You've seen plenty of movies and TV shows where a person hyperventilates and is given a paper bag to breathe into. Can wood pulp actually help with hyperventilation? And why do so many doctors want the practice to stop?
The paper bag as a medical device features in everything from old Looney Toons cartoons to big budget movies (albeit mostly romantic comedies). Why are people who start hyperventilating given someone's lunch bag to breathe into? That won't give them the oxygen they need.
And the people do need oxygen. There isn't enough of it getting to their tissues. Unfortunately, hyperventilation isn't going to help. Breathing with too much rapidity is one of those unfortunate responses that seems to short-circuit the body's survival instincts. A person who is hyperventilating has plenty of oxygen in their blood, but it isn't making it to where it needs to go. Blood doesn't just carry oxygen, it carries carbon dioxide, and it needs to carry carbon dioxide. The body responds to the amount of carbon dioxide in the blood. Too little carbon dioxide causes two things to happen. First, there is vasoconstriction, the narrowing of the blood vessels, which chokes off a blood supply to the extremities of the body.

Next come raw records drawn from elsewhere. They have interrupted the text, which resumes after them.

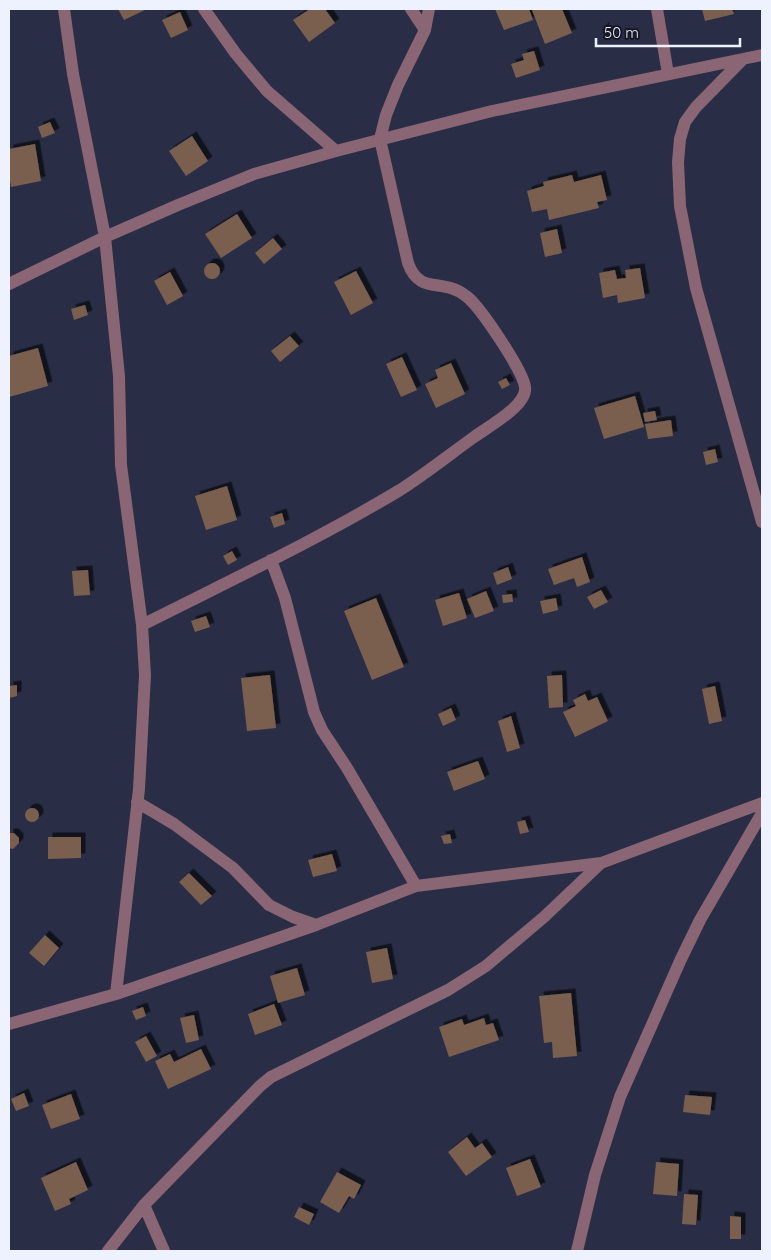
<svg xmlns="http://www.w3.org/2000/svg" width="771" height="1260" font-family="Quicksand,sans-serif">
  <defs>
    <filter id="shadow"><feDropShadow dx="4.5" dy="-4.5" stdDeviation="0" flood-color="#0009"/></filter>
  </defs>
  <rect width="100%" height="100%" fill="#292e46"/>
  <path fill="#7a5e4f" filter="url(#shadow)" d="M118,9H147L124,20Z
    M310,9H325L335,23L309,42L293,20Z
    M495,9H529L533,20L504,30Z
    M536,9H562L572,33L545,44L532,10Z
    M702,9H732L734,14L705,21Z
    M180,12L188,30L171,38L162,20Z
    M534,51L540,70L516,78L511,64L524,60L522,54Z
    M50,122L55,133L42,138L38,127Z
    M192,136L208,161L186,176L169,151Z
    M35,144L41,181L11,187L9,174V149Z
    M572,175L574,182L601,175L607,200L597,202L599,208L549,220L547,209L532,212L527,191L544,186L543,182Z
    M237,214L252,238L221,258L205,234Z
    M557,229L562,253L545,257L540,233Z
    M273,238L282,249L264,264L255,253Z
    M204 271a8 8 0 1 1 16 0a8 8 0 1 1-16 0Z
    M640,268L645,298L618,303L617,295L603,298L599,273L615,270L617,279L626,278L625,270Z
    M356,271L373,303L351,315L334,282Z
    M170,272L183,296L167,305L154,281Z
    M85,305L88,315L74,320L71,309Z
    M290,336L299,346L280,362L271,351Z
    M38,348L48,386L9,397V356Z
    M402,357L417,390L401,397L386,364Z
    M451,363L465,394L436,408L425,384L438,378L435,370Z
    M506,378L510,385L502,389L498,382Z
    M635,396L644,427L604,439L594,408Z
    M655,411L657,420L645,422L643,413Z
    M671,420L673,436L648,439L645,424Z
    M715,449L718,462L706,465L703,452Z
    M227,486L237,520L206,530L195,496Z
    M282,513L285,524L274,528L270,517Z
    M232,551L237,560L228,565L223,556Z
    M582,557L590,582L577,587L574,578L554,585L548,569Z
    M508,567L512,579L497,585L493,573Z
    M88,570L90,595L74,596L72,571Z
    M601,590L608,602L594,609L587,597Z
    M486,591L494,611L475,618L467,599Z
    M459,593L467,618L443,626L435,600Z
    M512,594L513,602L503,603L502,595Z
    M376,598L404,667L372,680L344,611Z
    M556,598L558,610L543,614L540,601Z
    M206,616L210,627L195,632L191,621Z
    M270,675L276,728L247,731L241,678Z
    M562,675L563,707L549,708L547,676Z
    M17,685V696L9,698V686Z
    M715,686L722,721L709,724L702,689Z
    M585,694L588,701L597,697L608,721L575,737L563,712L576,706L573,700Z
    M451,708L456,720L443,726L438,714Z
    M511,716L520,748L507,752L498,721Z
    M478,761L485,779L454,791L447,772Z
    M25 815a7 7 0 1 1 14 0a7 7 0 1 1-14 0Z
    M525,820L529,832L520,834L517,822Z
    M9,833H14L19,838V843L13,849L9,848Z
    M450,834L452,843L444,844L441,836Z
    M48,837H81V858L48,859Z
    M332,854L337,871L313,877L308,860Z
    M189,873L212,896L201,905L179,882Z
    M45,935L59,948L44,966L29,953Z
    M387,948L393,979L372,983L366,952Z
    M297,968L305,995L278,1003L270,976Z
    M571,993L577,1056L553,1058L552,1042L544,1043L539,996Z
    M274,1004L282,1025L255,1035L248,1014Z
    M143,1007L146,1016L136,1020L132,1011Z
    M194,1015L199,1040L186,1043L180,1018Z
    M484,1018L486,1025L493,1023L499,1040L449,1057L439,1027L462,1019L464,1025Z
    M146,1036L157,1056L146,1062L135,1042Z
    M201,1049L211,1069L168,1089L155,1061L170,1054L174,1062Z
    M24,1093L29,1106L16,1111L11,1099Z
    M71,1094L80,1119L51,1129L42,1105Z
    M685,1095L712,1097L710,1115L683,1112Z
    M467,1137L475,1148L482,1143L492,1157L466,1176L448,1152Z
    M530,1159L541,1187L517,1196L506,1168Z
    M76,1162L88,1190L69,1199L71,1204L55,1211L41,1178Z
    M656,1162L679,1164L677,1196L653,1194Z
    M337,1172L361,1185L354,1199L349,1196L339,1213L320,1202Z
    M684,1194L698,1195L696,1225L682,1224Z
    M299,1207L314,1214L309,1225L294,1217Z
    M730,1216L741,1217V1239H730Z"/>
  <g fill="none" stroke-linecap="round" stroke-linejoin="round">
    <path stroke="#8a6573" stroke-width="12" d="M64,9L73,74L105,237L119,376L121,465L142,625L145,675L139,789L116,994
      M204,9L236,54L267,91L336,151
      M411,9L425,30
      M657,9L668,74
      M743,59L696,107L685,122L680,139L678,162L680,206L696,288L762,522
      M9,284L105,237L178,205L254,174L336,151L492,111L762,55
      M271,560L285,598L314,712L322,730L347,768L416,886
      M142,625C229,581 317,540 400,490C425,474 449,455 474,437C488,427 528,405 525,387C523,371 480,306 466,296C442,277 420,296 408,263L380,139L386,115L398,85L425,30L429,9
      M137,802L174,824L233,868L269,905L293,917L316,925
      M9,1024L116,994L316,925L416,886L601,863L762,803
      M144,1205L164,1251
      M108,1251L144,1205L260,1086L271,1077L448,990L486,966L544,917L601,863
      M577,1251L595,1175L620,1097L681,959L700,920L762,813"/>
  </g>
  <rect width="771" height="1260" fill="none" stroke="#eef1fe" stroke-width="20"/>
  <path d="M596 38v8h144v-8" fill="none" stroke="#eef1fe" stroke-width="2.5"/>
  <text x="604" y="38" font-size="15" fill="#eef1fe" stroke="#151722" stroke-width="4" paint-order="stroke">50 m</text>
</svg>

Secondly, there is the matter of blood pH. As it carbon dioxide levels go up, the pH of blood goes down towards the acid end of the pH scale. This stimulates the hemoglobin to release oxygen into the tissues. As carbon dioxide levels go down - as they do when the person hyperventilates - blood pH heads up towards the base end of the scale. This causes the hemoglobin to hang on to its oxygen. So even when blood gets through constricted vessels, it can't deliver as much oxygen to tissues.

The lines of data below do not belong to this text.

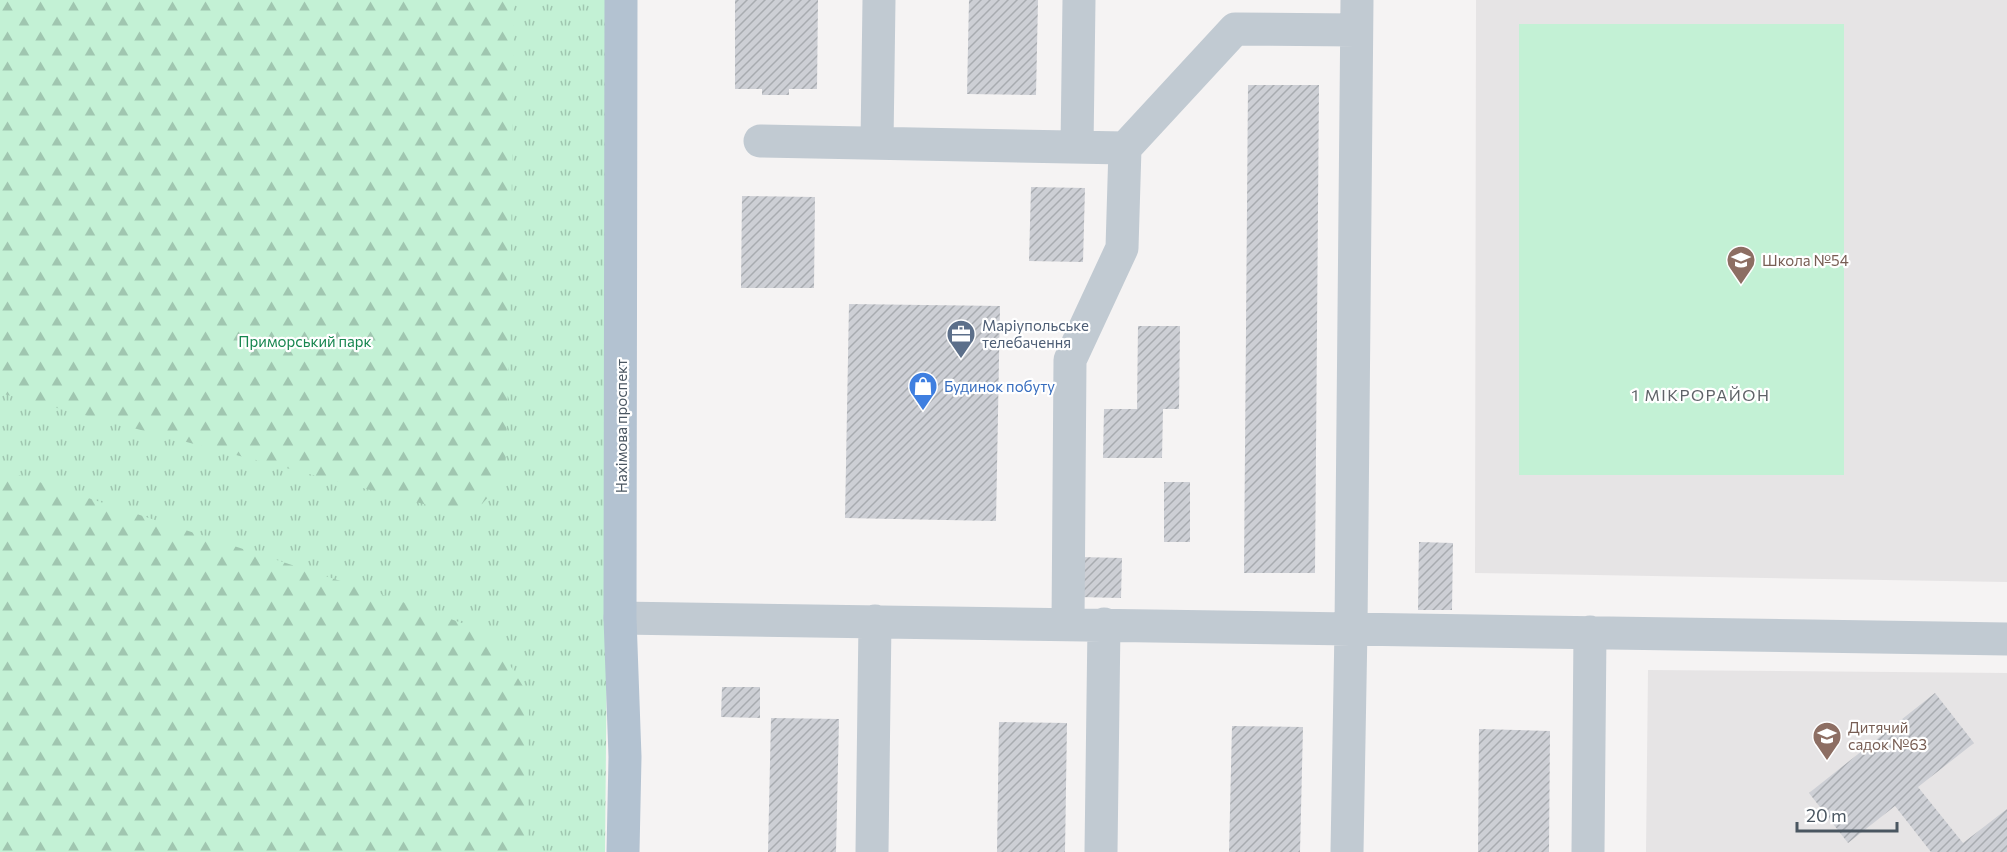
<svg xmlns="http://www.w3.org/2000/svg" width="2007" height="852" font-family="Commissioner,sans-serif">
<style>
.education{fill:#e6e4e5}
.grass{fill:url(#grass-tufts)}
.forest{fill:url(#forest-firs)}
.garden{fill:#c3f1d5}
.building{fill:url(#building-hatch)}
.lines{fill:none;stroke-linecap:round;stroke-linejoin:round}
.minor{stroke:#c1cad2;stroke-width:33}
.major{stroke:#b3c2d1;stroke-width:33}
.labels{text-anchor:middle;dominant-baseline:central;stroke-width:4.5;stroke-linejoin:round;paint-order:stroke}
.education-label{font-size:15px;fill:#785e54;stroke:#fff;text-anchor:start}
.service-label{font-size:15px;fill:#4e5e75;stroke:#fff;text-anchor:start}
.park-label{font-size:15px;fill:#17864f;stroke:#fff}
.shop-label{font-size:15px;fill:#366cbe;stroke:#fff;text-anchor:start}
.street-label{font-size:15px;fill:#4a5661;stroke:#fff}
.neighbourhood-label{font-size:16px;letter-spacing:1.5px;fill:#5f6368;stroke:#fff}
</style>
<defs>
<pattern id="grass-tufts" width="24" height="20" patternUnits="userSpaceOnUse" patternTransform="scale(1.5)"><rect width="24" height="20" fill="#c3f1d5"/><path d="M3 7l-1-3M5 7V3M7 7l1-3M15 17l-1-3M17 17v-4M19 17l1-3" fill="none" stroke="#a0c6b0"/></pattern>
<pattern id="forest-firs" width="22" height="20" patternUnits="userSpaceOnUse" patternTransform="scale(1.5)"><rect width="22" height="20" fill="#c3f1d5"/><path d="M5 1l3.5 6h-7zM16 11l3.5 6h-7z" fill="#a0c6b0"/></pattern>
<pattern id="building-hatch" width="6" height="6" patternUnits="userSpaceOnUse" patternTransform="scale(1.5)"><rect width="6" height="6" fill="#cdcfd5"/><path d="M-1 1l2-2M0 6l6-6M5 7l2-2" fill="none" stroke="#a8abb0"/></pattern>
</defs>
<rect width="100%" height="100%" fill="#f5f3f3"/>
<!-- education -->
<path class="education" d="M1476 0H2007V582L1475 573Z
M1648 670 2007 673V852H1646Z"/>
<!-- grass -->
<path class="grass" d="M0 0H613L605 852H0Z"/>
<!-- forest -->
<path class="forest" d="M0 0H514L510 329 505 478 482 504 450 511 0 393Z
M0 469 383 595 490 633 529 696 527 852H0Z"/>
<!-- garden -->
<path class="garden" d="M1519 24H1844V475H1519Z"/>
<!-- building -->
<path class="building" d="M735 0H818L817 89H789V95H762V89H735Z
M969 0H1038L1036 95 967 94Z
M1248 85H1319L1315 573H1244Z
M1031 187 1085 188 1083 262 1029 261Z
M742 196 815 197 814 288H741Z
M849 304 1000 306 996 521 845 518Z
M1138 326H1180L1179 409H1163L1162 458H1103L1104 409H1137Z
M1164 482H1190V542H1164Z
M1419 542 1453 543 1452 610H1418Z
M1080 557 1122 558 1121 598 1079 597Z
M722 687H760V718L721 717Z
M1935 693 1974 743 1918 787 1963 843 2007 809V852H1931L1895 806 1848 843 1809 793Z
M771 718 839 719 836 852H768Z
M999 722 1067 723 1065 852H997Z
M1232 726 1303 727 1300 852H1229Z
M1479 729 1550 731 1549 852H1478Z"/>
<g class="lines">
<!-- minor -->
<path class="minor" d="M760 141 1125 148
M877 143 879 0
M1077 147 1079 0
M620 618 2007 639
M1068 624 1070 360 1122 248 1125 148 1235 29 1356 30
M872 852 875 621
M1101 852 1104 624
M1347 852 1351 628 1357 0
M1588 852 1590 632"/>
<!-- major -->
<path class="major" d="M621 0 620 618 625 757 623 852"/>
</g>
<!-- icons -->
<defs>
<g id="school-pin" transform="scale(1.5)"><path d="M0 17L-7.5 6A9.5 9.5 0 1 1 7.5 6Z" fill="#8d6e63" stroke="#fff"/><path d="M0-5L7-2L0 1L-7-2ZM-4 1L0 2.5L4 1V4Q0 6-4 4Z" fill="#fff"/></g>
<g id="office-pin" transform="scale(1.5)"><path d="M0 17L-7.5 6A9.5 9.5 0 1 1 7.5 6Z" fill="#5c6f8a" stroke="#fff"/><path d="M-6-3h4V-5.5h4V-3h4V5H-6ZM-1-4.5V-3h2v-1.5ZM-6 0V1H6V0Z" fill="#fff"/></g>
<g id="shop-pin" transform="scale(1.5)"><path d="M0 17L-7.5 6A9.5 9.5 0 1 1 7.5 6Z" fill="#3f7fe0" stroke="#fff"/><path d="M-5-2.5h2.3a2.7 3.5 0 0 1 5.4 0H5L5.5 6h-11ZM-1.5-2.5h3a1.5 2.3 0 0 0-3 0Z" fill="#fff"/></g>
</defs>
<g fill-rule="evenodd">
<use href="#school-pin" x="1741" y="260"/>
<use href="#office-pin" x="961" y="334"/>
<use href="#shop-pin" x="923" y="386"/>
<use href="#school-pin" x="1827" y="736"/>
</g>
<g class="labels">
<!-- education labels -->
<g class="education-label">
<text x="1762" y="260">Школа №54</text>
<text x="1848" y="727">Дитячий<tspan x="1848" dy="17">садок №63</tspan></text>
</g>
<!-- service labels -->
<g class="service-label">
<text x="982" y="325">Маріупольське<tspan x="982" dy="17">телебачення</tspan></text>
</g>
<!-- park labels -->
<g class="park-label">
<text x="305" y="341">Приморський парк</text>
</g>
<!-- shop labels -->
<g class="shop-label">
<text x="944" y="386">Будинок побуту</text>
</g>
<!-- street labels -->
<g class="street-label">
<text transform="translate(621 426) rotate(-90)">Нахімова проспект</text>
</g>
<!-- neighbourhood labels -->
<g class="neighbourhood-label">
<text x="1701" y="394">1 МІКРОРАЙОН</text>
</g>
</g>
<!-- scale -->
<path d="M1797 822v9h100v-9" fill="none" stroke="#4a5661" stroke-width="3"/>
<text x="1806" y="822" font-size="18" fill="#4a5661" stroke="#ffffff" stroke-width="4.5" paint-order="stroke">20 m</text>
</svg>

The person feels like they're smothering, which they are, and hyperventilates in an attempt to get more oxygen. This decreases the carbon dioxide in their blood even more, and exacerbates the problem. The best way to stop it is to shove a barrier between the sufferer and the open air. By forcing them to rebreathe their exhaled carbon dioxide, it's possible to increase carbon dioxide levels in their blood, and deliver more oxygen to tissues. The paper bag, low-tech as it is, actually does help.
Many doctors, however, are asking that people stop using it. It's not that it's ineffective in treating pure hyperventilation. The problem is, a lot of things trigger hyperventilation. While someone who is panicking can be helped by upping the level of carbon dioxide in their blood, someone who is having a heart attack, or an asthma attack, might be killed by an increase of carbon dioxide. Without knowing the exact cause of the hyperventilation, it can be dangerous to treat it. Perhaps it's better just to hyperventilate for a while — and call a doctor if it doesn't stop.